[Texte]
•••••

14-18 : l'humour tragique des dessins de presse des poilus
Plus encore que les photographies, les dessins montrant la guerre frappent celui qui les regarde. Il a parfois le sentiment d'y contempler le cauchemar d'un autre. Une impression très dérangeante. Et c'est effectivement le cas avec "Impressions du Front-Journaux de Tranchées" l'exposition proposée au Musée du Temps de Besançon jusqu'au 15 mars 2015. Un siècle après la boucherie de 14, l'horreur vécue des deux côtés ressurgit intacte, échappée quasi hurlante des livres d'histoire qui nivellent l'émotion.
Reportage : E. Rivallain / C. Leduc / E. Dubuis
Si la tragédie y est souvent montrée telle que vécue par les Poilus et leurs homologues allemands, l'humour n'est pas absent de ces publications. Empreint de cynisme, d'autodérision et d'esprit caustique, l'humour y fait grincer des dents et illustre bien le fait que les jeunes hommes appelés à se faire déchiqueter par la mitraille n'étaient pas dupes du discours officiel des autorités politiques et militaires. Les dessins proposés ont pour beaucoup paru dans la presse combattante. Plusieurs centaines de journaux paraissaient en effet à destination des Poilus, mais aussi de l'arrière afin de faire comprendre ce que les fils et les pères vivaient au quotidien. Pourtant, et avec le recul de l'Histoire, on se dit que l'humour désespéré qui émane de ces images ne pouvait être vraiment compris que par les combattants eux-mêmes.

•••••

[Objectif A]
D'après le texte sur les dessins de presse des poilus, jusqu'à quelle date l'exposition du Musée du Temps de Besançon est-elle proposée ?

[Extrait du listing]
•••••

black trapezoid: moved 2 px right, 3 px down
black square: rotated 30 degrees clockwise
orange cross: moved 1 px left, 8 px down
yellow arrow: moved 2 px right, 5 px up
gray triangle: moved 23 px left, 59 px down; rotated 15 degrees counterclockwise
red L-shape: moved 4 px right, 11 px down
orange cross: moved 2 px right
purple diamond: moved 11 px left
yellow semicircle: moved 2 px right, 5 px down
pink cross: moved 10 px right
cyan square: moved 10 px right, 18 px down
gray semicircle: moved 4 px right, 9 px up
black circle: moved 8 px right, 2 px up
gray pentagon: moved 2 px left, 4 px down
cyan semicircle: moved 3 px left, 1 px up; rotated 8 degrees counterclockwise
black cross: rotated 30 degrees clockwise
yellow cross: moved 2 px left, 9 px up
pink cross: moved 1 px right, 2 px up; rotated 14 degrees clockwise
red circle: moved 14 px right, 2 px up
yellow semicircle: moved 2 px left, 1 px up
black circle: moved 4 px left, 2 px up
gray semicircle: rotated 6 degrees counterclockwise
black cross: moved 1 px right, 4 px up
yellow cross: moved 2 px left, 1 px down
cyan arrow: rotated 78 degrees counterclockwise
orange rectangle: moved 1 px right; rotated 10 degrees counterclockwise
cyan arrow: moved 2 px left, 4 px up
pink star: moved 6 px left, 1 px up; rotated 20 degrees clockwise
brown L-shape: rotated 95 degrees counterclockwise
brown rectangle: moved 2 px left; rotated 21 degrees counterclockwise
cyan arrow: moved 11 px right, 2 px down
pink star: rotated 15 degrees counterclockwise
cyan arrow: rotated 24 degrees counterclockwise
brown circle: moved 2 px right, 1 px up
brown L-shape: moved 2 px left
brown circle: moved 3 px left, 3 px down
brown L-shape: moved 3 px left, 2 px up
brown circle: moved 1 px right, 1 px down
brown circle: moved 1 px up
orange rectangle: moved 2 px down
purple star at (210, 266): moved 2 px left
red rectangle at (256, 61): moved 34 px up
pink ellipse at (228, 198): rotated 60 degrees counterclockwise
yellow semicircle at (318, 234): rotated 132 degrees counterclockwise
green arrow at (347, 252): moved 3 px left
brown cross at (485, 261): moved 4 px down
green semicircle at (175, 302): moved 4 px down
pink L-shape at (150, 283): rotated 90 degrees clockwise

•••••

[Objectif B]
Recopiez mot pour mot les lignes du listing, de la toute première jusqu'à la ligne qui contient « red circle: moved 14 px right, 2 px up », celle-ci comprise.

[Réponse complète A]
Elle est proposée jusqu'au 15 mars 2015.

[Réponse complète B]
black trapezoid: moved 2 px right, 3 px down
black square: rotated 30 degrees clockwise
orange cross: moved 1 px left, 8 px down
yellow arrow: moved 2 px right, 5 px up
gray triangle: moved 23 px left, 59 px down; rotated 15 degrees counterclockwise
red L-shape: moved 4 px right, 11 px down
orange cross: moved 2 px right
purple diamond: moved 11 px left
yellow semicircle: moved 2 px right, 5 px down
pink cross: moved 10 px right
cyan square: moved 10 px right, 18 px down
gray semicircle: moved 4 px right, 9 px up
black circle: moved 8 px right, 2 px up
gray pentagon: moved 2 px left, 4 px down
cyan semicircle: moved 3 px left, 1 px up; rotated 8 degrees counterclockwise
black cross: rotated 30 degrees clockwise
yellow cross: moved 2 px left, 9 px up
pink cross: moved 1 px right, 2 px up; rotated 14 degrees clockwise
red circle: moved 14 px right, 2 px up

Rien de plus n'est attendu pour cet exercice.